Goal of the exercise = The full data, repeated exactly, is the only answer needed.

[Collected data]
........
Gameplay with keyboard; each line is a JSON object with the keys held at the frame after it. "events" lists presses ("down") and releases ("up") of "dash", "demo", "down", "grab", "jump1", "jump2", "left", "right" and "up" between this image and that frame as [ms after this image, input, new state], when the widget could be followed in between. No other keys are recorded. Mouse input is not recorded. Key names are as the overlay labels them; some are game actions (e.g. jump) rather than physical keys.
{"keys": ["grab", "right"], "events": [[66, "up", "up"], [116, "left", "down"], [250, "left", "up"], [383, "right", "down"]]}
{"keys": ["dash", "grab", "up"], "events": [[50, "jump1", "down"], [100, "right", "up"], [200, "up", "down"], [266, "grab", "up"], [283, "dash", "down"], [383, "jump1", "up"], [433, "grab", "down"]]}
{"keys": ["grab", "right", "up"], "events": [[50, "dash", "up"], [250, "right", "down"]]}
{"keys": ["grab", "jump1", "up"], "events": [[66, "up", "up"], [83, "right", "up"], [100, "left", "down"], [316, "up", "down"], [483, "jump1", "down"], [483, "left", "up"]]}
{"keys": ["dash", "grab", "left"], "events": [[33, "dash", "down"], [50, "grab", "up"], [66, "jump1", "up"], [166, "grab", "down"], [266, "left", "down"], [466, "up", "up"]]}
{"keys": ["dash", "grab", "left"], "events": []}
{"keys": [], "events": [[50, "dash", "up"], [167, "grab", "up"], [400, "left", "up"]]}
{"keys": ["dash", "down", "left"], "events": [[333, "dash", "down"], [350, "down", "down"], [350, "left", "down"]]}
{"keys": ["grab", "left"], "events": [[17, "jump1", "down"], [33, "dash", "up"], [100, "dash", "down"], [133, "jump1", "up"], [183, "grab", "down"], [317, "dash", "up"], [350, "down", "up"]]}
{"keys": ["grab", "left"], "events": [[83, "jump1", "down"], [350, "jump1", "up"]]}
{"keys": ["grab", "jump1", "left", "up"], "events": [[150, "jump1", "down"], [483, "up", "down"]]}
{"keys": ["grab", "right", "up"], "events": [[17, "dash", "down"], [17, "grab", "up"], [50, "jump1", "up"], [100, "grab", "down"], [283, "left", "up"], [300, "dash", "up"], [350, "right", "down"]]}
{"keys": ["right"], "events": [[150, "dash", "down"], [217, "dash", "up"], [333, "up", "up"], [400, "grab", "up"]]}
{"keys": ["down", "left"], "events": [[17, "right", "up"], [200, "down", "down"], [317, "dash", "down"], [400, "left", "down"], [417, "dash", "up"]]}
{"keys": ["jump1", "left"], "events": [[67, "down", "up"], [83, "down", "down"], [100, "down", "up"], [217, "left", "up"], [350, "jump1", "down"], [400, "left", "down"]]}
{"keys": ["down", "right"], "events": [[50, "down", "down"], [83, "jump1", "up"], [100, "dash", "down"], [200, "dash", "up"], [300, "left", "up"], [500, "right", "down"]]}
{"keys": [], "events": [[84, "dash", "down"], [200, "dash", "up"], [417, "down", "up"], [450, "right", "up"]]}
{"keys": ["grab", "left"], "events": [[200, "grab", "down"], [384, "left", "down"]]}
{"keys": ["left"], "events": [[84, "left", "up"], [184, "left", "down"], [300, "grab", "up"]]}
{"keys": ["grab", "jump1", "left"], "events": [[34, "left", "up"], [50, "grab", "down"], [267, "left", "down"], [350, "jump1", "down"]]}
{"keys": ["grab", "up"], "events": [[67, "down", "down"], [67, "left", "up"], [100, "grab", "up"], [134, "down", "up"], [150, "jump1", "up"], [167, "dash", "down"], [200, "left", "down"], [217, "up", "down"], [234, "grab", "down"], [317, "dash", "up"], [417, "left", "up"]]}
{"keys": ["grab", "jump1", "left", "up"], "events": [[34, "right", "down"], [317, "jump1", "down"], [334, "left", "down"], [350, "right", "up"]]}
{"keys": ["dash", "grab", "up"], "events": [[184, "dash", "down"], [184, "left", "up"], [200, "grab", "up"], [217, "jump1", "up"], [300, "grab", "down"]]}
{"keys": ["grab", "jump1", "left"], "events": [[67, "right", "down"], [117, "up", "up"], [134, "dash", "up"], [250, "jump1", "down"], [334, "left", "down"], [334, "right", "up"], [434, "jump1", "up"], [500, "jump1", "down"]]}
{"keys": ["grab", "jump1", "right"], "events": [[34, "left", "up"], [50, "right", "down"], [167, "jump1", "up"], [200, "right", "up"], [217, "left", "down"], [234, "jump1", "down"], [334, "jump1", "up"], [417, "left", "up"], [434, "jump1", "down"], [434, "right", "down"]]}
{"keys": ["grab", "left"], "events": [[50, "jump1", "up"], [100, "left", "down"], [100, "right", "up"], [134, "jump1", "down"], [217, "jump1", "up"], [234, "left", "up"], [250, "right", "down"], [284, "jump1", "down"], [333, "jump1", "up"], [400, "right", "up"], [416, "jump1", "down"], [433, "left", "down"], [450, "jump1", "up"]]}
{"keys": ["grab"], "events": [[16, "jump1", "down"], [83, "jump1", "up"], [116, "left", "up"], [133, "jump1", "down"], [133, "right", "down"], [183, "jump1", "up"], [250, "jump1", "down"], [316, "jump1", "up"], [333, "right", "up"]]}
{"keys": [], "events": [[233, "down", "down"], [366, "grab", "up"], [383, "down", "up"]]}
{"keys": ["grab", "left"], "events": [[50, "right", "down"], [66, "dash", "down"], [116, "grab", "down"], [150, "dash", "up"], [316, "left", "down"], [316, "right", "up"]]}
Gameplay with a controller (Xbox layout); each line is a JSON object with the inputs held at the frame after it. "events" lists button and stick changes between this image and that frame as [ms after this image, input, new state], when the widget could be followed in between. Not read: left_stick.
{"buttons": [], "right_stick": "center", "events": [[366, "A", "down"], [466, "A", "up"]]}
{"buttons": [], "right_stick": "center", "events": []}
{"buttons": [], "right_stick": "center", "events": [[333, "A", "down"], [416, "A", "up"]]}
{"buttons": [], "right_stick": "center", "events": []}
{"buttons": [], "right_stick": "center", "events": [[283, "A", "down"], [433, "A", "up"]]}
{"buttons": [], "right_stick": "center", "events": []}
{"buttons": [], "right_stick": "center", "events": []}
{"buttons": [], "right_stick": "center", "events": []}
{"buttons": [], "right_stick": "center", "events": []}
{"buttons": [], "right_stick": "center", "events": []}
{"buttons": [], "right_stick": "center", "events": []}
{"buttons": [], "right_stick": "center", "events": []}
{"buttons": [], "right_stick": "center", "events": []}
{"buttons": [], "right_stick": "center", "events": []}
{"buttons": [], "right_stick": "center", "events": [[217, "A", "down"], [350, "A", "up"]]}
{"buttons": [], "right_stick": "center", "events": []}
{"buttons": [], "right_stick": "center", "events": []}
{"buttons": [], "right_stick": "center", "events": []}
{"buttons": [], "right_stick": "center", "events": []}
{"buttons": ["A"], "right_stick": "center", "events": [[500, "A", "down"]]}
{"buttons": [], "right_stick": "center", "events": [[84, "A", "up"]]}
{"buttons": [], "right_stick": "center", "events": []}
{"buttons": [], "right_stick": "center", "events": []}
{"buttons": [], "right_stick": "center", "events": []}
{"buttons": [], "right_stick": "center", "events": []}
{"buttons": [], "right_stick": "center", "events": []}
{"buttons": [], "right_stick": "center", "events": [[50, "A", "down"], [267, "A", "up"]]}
........
Written answer =
Gameplay with keyboard; each line is a JSON object with the keys held at the frame after it. "events" lists presses ("down") and releases ("up") of "dash", "demo", "down", "grab", "jump1", "jump2", "left", "right" and "up" between this image and that frame as [ms after this image, input, new state], when the widget could be followed in between. No other keys are recorded. Mouse input is not recorded. Key names are as the overlay labels them; some are game actions (e.g. jump) rather than physical keys.
{"keys": ["grab", "right"], "events": [[66, "up", "up"], [116, "left", "down"], [250, "left", "up"], [383, "right", "down"]]}
{"keys": ["dash", "grab", "up"], "events": [[50, "jump1", "down"], [100, "right", "up"], [200, "up", "down"], [266, "grab", "up"], [283, "dash", "down"], [383, "jump1", "up"], [433, "grab", "down"]]}
{"keys": ["grab", "right", "up"], "events": [[50, "dash", "up"], [250, "right", "down"]]}
{"keys": ["grab", "jump1", "up"], "events": [[66, "up", "up"], [83, "right", "up"], [100, "left", "down"], [316, "up", "down"], [483, "jump1", "down"], [483, "left", "up"]]}
{"keys": ["dash", "grab", "left"], "events": [[33, "dash", "down"], [50, "grab", "up"], [66, "jump1", "up"], [166, "grab", "down"], [266, "left", "down"], [466, "up", "up"]]}
{"keys": ["dash", "grab", "left"], "events": []}
{"keys": [], "events": [[50, "dash", "up"], [167, "grab", "up"], [400, "left", "up"]]}
{"keys": ["dash", "down", "left"], "events": [[333, "dash", "down"], [350, "down", "down"], [350, "left", "down"]]}
{"keys": ["grab", "left"], "events": [[17, "jump1", "down"], [33, "dash", "up"], [100, "dash", "down"], [133, "jump1", "up"], [183, "grab", "down"], [317, "dash", "up"], [350, "down", "up"]]}
{"keys": ["grab", "left"], "events": [[83, "jump1", "down"], [350, "jump1", "up"]]}
{"keys": ["grab", "jump1", "left", "up"], "events": [[150, "jump1", "down"], [483, "up", "down"]]}
{"keys": ["grab", "right", "up"], "events": [[17, "dash", "down"], [17, "grab", "up"], [50, "jump1", "up"], [100, "grab", "down"], [283, "left", "up"], [300, "dash", "up"], [350, "right", "down"]]}
{"keys": ["right"], "events": [[150, "dash", "down"], [217, "dash", "up"], [333, "up", "up"], [400, "grab", "up"]]}
{"keys": ["down", "left"], "events": [[17, "right", "up"], [200, "down", "down"], [317, "dash", "down"], [400, "left", "down"], [417, "dash", "up"]]}
{"keys": ["jump1", "left"], "events": [[67, "down", "up"], [83, "down", "down"], [100, "down", "up"], [217, "left", "up"], [350, "jump1", "down"], [400, "left", "down"]]}
{"keys": ["down", "right"], "events": [[50, "down", "down"], [83, "jump1", "up"], [100, "dash", "down"], [200, "dash", "up"], [300, "left", "up"], [500, "right", "down"]]}
{"keys": [], "events": [[84, "dash", "down"], [200, "dash", "up"], [417, "down", "up"], [450, "right", "up"]]}
{"keys": ["grab", "left"], "events": [[200, "grab", "down"], [384, "left", "down"]]}
{"keys": ["left"], "events": [[84, "left", "up"], [184, "left", "down"], [300, "grab", "up"]]}
{"keys": ["grab", "jump1", "left"], "events": [[34, "left", "up"], [50, "grab", "down"], [267, "left", "down"], [350, "jump1", "down"]]}
{"keys": ["grab", "up"], "events": [[67, "down", "down"], [67, "left", "up"], [100, "grab", "up"], [134, "down", "up"], [150, "jump1", "up"], [167, "dash", "down"], [200, "left", "down"], [217, "up", "down"], [234, "grab", "down"], [317, "dash", "up"], [417, "left", "up"]]}
{"keys": ["grab", "jump1", "left", "up"], "events": [[34, "right", "down"], [317, "jump1", "down"], [334, "left", "down"], [350, "right", "up"]]}
{"keys": ["dash", "grab", "up"], "events": [[184, "dash", "down"], [184, "left", "up"], [200, "grab", "up"], [217, "jump1", "up"], [300, "grab", "down"]]}
{"keys": ["grab", "jump1", "left"], "events": [[67, "right", "down"], [117, "up", "up"], [134, "dash", "up"], [250, "jump1", "down"], [334, "left", "down"], [334, "right", "up"], [434, "jump1", "up"], [500, "jump1", "down"]]}
{"keys": ["grab", "jump1", "right"], "events": [[34, "left", "up"], [50, "right", "down"], [167, "jump1", "up"], [200, "right", "up"], [217, "left", "down"], [234, "jump1", "down"], [334, "jump1", "up"], [417, "left", "up"], [434, "jump1", "down"], [434, "right", "down"]]}
{"keys": ["grab", "left"], "events": [[50, "jump1", "up"], [100, "left", "down"], [100, "right", "up"], [134, "jump1", "down"], [217, "jump1", "up"], [234, "left", "up"], [250, "right", "down"], [284, "jump1", "down"], [333, "jump1", "up"], [400, "right", "up"], [416, "jump1", "down"], [433, "left", "down"], [450, "jump1", "up"]]}
{"keys": ["grab"], "events": [[16, "jump1", "down"], [83, "jump1", "up"], [116, "left", "up"], [133, "jump1", "down"], [133, "right", "down"], [183, "jump1", "up"], [250, "jump1", "down"], [316, "jump1", "up"], [333, "right", "up"]]}
{"keys": [], "events": [[233, "down", "down"], [366, "grab", "up"], [383, "down", "up"]]}
{"keys": ["grab", "left"], "events": [[50, "right", "down"], [66, "dash", "down"], [116, "grab", "down"], [150, "dash", "up"], [316, "left", "down"], [316, "right", "up"]]}
Gameplay with a controller (Xbox layout); each line is a JSON object with the inputs held at the frame after it. "events" lists button and stick changes between this image and that frame as [ms after this image, input, new state], when the widget could be followed in between. Not read: left_stick.
{"buttons": [], "right_stick": "center", "events": [[366, "A", "down"], [466, "A", "up"]]}
{"buttons": [], "right_stick": "center", "events": []}
{"buttons": [], "right_stick": "center", "events": [[333, "A", "down"], [416, "A", "up"]]}
{"buttons": [], "right_stick": "center", "events": []}
{"buttons": [], "right_stick": "center", "events": [[283, "A", "down"], [433, "A", "up"]]}
{"buttons": [], "right_stick": "center", "events": []}
{"buttons": [], "right_stick": "center", "events": []}
{"buttons": [], "right_stick": "center", "events": []}
{"buttons": [], "right_stick": "center", "events": []}
{"buttons": [], "right_stick": "center", "events": []}
{"buttons": [], "right_stick": "center", "events": []}
{"buttons": [], "right_stick": "center", "events": []}
{"buttons": [], "right_stick": "center", "events": []}
{"buttons": [], "right_stick": "center", "events": []}
{"buttons": [], "right_stick": "center", "events": [[217, "A", "down"], [350, "A", "up"]]}
{"buttons": [], "right_stick": "center", "events": []}
{"buttons": [], "right_stick": "center", "events": []}
{"buttons": [], "right_stick": "center", "events": []}
{"buttons": [], "right_stick": "center", "events": []}
{"buttons": ["A"], "right_stick": "center", "events": [[500, "A", "down"]]}
{"buttons": [], "right_stick": "center", "events": [[84, "A", "up"]]}
{"buttons": [], "right_stick": "center", "events": []}
{"buttons": [], "right_stick": "center", "events": []}
{"buttons": [], "right_stick": "center", "events": []}
{"buttons": [], "right_stick": "center", "events": []}
{"buttons": [], "right_stick": "center", "events": []}
{"buttons": [], "right_stick": "center", "events": [[50, "A", "down"], [267, "A", "up"]]}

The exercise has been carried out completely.